__What you should do__.
An exact repetition of the data is required; no picture should appear in it.

__Given material__.

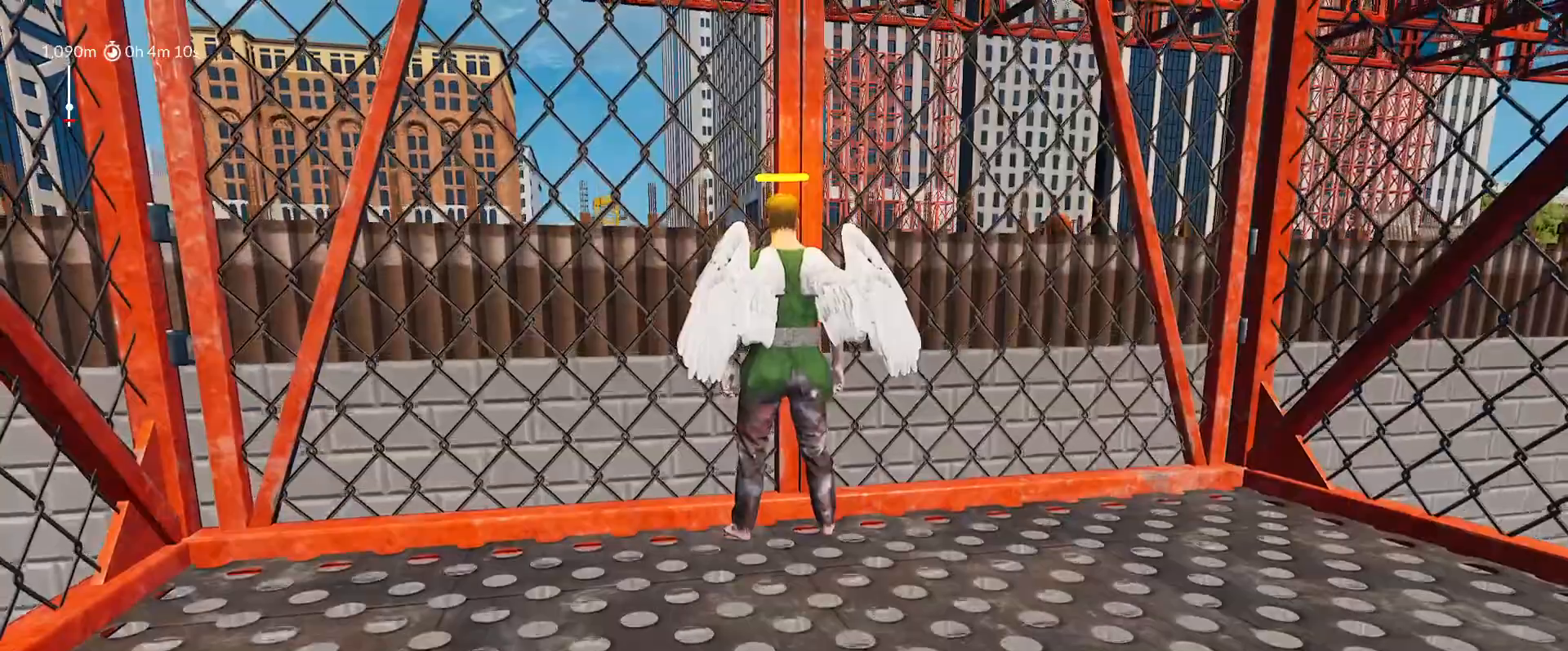
{"keys": ["shift"], "mouse_move": "still", "events": []}
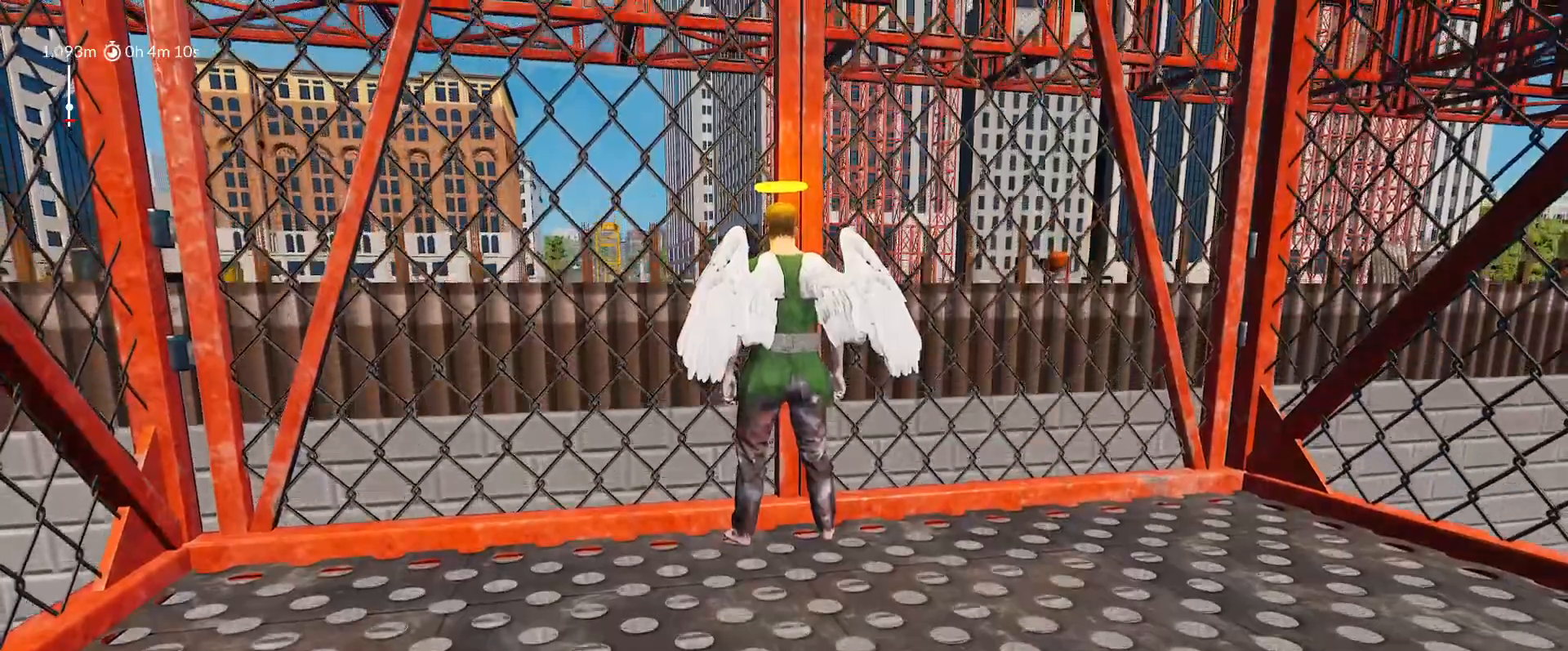
{"keys": ["shift"], "mouse_move": "still", "events": []}
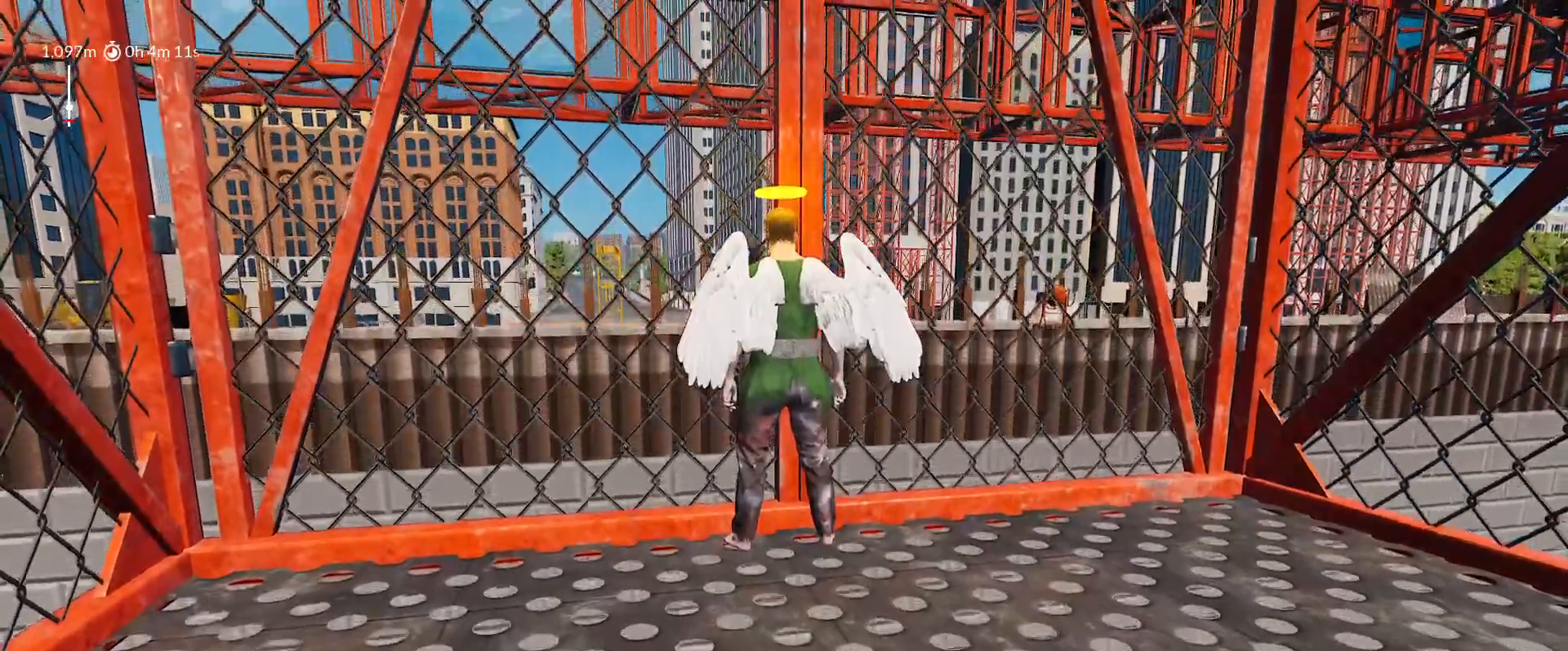
{"keys": ["shift"], "mouse_move": "still", "events": []}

__Task response__.
{"keys": ["shift"], "mouse_move": "still", "events": []}
{"keys": ["shift"], "mouse_move": "still", "events": []}
{"keys": ["shift"], "mouse_move": "still", "events": []}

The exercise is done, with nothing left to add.